It’s Not So Bad in the Niche


Howdy!

Time Enforcer Anubis here with some thoughts on the gaming world!

It’s not hard to see that the current gaming climate is warmer for certain gamers. Those looking for shooters certainly don’t have a hard time looking for something to play. The climate is colder for gamers who play games in genres that might have been bigger in the past, but aren’t as big now. This has sparked some dissatisfaction and animosity from those who are looking for less contemporary genres, and it’s not hard to understand why.

The recent announcement of XCOM, the reboot of the cult classic strategy game series, has lovers of the franchise up in arms. 2K Marin, the developers of the reboot, have turned the game into a first-person shooter, citing that “strategy games are just not contemporary.” Understandable from a business perspective, but as far as serving the gamers goes, it’s a slap in the face to the devoted X-COM fanbase.

Players of “non-contemporary” genres aren’t being catered to but by only a relative few developers, and even then, many aren’t as well-known as those developing bigger-name titles. However, is this so bad? Sure, it’s bad when a developer of a non-contemporary franchise changes the game to cater to a different audience, or when a developer making a more niche title is unable to deliver for one reason or another, but while the games some of us want to play are a lot less common, they tend to be a lot more pure in terms of their gameplay.

What I mean by that is, while more popular games in more “contemporary” genres are specifically designed to appeal to a very wide range of people, niche titles are designed more to appeal to their target audience, and only their target audience. Some efforts may be made to widen a niche franchise’s appeal, or to make the gameplay more similar to contemporary games, but more often than not, they remain faithful to their own gameplay, without changing anything drastically to appeal to a broad range of players, in exchange for abandoning their core playerbase.

It does happen, however. Franchises have, both in the past and in the present, changed major elements of their gameplay in order to appeal to a broader audience, in the process losing touch with their roots and becoming much more similar to contemporary mainstream games. The Rainbow Six franchise is a good example.

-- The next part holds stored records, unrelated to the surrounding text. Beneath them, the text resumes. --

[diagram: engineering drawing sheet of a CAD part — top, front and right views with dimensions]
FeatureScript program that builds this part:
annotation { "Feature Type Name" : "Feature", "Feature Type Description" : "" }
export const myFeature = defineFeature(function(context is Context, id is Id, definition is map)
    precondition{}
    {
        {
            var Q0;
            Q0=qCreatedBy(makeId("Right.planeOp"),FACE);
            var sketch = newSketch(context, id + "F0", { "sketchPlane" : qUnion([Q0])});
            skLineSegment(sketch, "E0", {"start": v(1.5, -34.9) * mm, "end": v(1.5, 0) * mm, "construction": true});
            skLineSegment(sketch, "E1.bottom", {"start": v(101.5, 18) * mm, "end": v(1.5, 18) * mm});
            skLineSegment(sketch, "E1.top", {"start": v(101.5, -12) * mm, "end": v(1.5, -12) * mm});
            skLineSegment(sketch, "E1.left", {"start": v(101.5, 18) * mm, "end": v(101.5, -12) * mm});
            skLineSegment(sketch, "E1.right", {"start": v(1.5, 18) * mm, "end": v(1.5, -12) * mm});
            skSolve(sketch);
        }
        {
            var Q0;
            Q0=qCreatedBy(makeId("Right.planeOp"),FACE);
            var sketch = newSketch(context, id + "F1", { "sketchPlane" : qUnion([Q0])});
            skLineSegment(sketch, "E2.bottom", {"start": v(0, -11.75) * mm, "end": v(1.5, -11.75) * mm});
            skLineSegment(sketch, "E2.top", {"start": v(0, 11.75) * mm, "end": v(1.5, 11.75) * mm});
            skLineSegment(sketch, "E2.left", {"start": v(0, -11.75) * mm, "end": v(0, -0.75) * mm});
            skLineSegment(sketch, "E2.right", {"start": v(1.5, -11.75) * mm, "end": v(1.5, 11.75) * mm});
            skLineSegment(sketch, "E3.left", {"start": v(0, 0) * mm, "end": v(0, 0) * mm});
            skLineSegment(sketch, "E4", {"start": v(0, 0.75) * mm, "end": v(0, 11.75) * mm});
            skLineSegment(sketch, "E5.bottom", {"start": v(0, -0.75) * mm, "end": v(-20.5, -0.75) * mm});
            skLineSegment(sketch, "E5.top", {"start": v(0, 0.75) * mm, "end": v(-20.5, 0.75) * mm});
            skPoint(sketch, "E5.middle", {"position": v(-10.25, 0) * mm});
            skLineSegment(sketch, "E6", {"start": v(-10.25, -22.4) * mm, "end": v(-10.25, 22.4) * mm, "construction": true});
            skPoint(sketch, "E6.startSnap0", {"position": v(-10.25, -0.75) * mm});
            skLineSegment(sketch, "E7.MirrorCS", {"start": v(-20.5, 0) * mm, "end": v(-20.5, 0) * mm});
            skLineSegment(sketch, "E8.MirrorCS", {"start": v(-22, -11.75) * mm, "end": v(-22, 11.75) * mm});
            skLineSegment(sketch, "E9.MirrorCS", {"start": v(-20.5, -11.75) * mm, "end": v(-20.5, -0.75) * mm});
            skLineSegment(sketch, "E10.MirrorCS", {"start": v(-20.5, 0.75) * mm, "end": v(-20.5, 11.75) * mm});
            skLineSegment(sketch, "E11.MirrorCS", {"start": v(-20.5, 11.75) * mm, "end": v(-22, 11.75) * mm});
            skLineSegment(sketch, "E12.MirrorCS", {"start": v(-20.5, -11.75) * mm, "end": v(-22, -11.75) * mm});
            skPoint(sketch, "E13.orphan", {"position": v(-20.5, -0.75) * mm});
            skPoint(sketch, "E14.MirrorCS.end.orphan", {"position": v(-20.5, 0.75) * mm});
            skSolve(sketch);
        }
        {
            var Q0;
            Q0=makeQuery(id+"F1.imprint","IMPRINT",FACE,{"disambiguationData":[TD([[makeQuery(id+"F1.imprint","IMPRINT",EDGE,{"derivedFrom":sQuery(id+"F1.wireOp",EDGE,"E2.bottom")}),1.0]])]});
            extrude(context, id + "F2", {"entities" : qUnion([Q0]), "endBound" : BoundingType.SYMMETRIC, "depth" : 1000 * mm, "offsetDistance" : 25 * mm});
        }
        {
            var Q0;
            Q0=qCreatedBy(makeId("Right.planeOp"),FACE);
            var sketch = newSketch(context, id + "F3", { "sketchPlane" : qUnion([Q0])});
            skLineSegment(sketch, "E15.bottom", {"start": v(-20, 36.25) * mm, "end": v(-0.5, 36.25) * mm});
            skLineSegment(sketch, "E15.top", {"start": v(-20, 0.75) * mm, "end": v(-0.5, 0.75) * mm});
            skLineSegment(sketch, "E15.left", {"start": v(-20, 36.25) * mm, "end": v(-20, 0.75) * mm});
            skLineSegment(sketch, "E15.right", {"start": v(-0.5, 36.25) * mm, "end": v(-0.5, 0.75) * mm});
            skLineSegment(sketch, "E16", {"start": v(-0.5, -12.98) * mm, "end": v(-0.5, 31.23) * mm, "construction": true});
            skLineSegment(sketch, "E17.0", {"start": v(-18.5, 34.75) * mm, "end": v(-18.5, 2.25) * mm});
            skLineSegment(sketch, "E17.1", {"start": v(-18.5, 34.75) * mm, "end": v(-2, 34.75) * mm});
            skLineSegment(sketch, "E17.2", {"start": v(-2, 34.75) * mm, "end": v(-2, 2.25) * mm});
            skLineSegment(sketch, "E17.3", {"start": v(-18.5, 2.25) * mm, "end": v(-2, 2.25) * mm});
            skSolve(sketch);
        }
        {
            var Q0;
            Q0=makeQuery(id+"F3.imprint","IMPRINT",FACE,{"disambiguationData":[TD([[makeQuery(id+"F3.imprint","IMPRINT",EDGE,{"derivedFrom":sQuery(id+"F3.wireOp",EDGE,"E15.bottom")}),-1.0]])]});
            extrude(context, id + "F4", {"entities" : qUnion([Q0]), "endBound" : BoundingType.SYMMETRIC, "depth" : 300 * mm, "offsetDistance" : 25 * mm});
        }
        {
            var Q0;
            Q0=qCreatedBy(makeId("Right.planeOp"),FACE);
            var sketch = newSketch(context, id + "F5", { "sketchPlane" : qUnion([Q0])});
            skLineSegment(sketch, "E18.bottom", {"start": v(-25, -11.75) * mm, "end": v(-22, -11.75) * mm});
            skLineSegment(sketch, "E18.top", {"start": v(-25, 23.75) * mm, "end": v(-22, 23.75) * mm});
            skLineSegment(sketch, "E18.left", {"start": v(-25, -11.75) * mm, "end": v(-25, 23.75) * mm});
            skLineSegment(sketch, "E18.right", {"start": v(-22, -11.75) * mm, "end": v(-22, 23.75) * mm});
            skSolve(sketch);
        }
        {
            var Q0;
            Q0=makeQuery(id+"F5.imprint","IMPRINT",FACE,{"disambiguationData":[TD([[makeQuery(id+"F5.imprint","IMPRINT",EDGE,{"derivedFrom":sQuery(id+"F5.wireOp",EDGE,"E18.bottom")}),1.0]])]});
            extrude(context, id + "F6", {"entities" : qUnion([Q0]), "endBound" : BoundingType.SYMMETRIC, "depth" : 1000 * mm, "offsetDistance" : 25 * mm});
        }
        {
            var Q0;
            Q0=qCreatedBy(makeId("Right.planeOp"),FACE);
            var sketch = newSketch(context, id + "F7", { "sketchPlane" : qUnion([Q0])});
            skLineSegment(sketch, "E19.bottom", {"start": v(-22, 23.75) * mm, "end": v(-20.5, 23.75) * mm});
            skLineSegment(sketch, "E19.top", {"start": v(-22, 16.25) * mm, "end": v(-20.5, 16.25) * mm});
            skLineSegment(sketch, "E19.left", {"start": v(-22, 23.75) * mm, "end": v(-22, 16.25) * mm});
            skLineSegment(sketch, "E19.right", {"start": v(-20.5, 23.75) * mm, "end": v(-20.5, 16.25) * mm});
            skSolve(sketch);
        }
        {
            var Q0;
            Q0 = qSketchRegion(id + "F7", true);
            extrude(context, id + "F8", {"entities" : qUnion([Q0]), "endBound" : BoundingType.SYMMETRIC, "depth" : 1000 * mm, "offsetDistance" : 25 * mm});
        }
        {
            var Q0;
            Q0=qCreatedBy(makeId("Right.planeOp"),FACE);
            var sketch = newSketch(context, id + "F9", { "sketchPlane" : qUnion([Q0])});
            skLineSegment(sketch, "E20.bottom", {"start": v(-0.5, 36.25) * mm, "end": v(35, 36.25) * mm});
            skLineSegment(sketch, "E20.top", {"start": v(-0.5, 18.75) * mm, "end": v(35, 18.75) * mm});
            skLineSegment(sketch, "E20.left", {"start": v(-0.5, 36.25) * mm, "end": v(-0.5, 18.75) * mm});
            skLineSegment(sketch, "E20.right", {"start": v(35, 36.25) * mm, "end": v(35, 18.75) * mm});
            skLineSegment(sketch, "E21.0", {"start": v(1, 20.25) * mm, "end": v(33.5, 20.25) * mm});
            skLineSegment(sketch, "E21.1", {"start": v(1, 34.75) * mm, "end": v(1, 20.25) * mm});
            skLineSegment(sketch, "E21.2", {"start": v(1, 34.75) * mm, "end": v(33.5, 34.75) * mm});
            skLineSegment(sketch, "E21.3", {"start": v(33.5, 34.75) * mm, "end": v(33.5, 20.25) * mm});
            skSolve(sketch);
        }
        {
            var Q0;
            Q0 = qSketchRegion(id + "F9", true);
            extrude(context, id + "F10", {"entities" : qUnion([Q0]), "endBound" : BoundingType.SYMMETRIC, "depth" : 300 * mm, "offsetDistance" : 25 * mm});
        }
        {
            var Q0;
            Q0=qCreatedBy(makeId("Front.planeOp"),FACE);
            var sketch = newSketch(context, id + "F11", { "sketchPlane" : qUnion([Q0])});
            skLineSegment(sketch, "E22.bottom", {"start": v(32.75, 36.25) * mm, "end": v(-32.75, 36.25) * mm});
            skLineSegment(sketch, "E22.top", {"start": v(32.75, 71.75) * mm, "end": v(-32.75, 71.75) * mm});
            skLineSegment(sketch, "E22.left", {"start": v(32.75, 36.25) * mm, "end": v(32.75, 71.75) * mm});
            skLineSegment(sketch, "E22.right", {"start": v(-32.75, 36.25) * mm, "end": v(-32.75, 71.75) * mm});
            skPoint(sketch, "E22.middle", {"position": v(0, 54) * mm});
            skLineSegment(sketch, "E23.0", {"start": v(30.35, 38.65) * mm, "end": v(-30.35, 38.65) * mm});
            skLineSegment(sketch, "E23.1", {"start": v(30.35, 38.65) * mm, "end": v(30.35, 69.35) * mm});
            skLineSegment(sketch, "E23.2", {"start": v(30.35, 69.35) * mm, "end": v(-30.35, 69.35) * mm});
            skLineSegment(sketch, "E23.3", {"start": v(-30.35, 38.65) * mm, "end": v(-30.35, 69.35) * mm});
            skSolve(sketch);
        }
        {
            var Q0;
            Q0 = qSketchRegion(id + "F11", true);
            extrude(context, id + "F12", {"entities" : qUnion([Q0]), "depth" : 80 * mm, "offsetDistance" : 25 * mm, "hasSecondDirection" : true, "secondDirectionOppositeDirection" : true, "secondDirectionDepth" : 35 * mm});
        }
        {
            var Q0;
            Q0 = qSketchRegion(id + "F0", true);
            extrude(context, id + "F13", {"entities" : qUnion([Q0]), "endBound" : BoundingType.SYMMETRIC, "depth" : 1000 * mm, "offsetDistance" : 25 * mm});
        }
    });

What started out as an in-depth tactical simulation FPS, became, with time, a cover shooter with some tactical elements. The same can be said about the Ghost Recon franchise. Indeed, to a lesser extent, Ace Combat is attempting to do something similar with Assault Horizon, and upcoming indie mech game Hawken is looking to be simply more of a glorified FPS than a true mech game, but it’s not all doom and gloom for the niche.

Gamers looking for less contemporary genres and titles just have to look a little bit harder. Many established studios still develop and publish more niche titles, an example being X3, which I reviewed back in June. In addition, many indie developers and studios have taken it upon themselves to create unique games, not bound by the same hang-ups as more contemporary genres. And even still, contemporary genres aren’t all that bad. Even in the FPS genre, nonstandard games can be found. It just takes some seeking-out. There certainly aren’t going to be as many players, but the players you do find will often be dedicated and competitive.

It’s not so bad in the niche. Sometimes, it takes a little more effort to find the right games, but players of “non-contemporary” genres are alright with expending that little bit more effort. That’s what a lot of our games are all about, after all.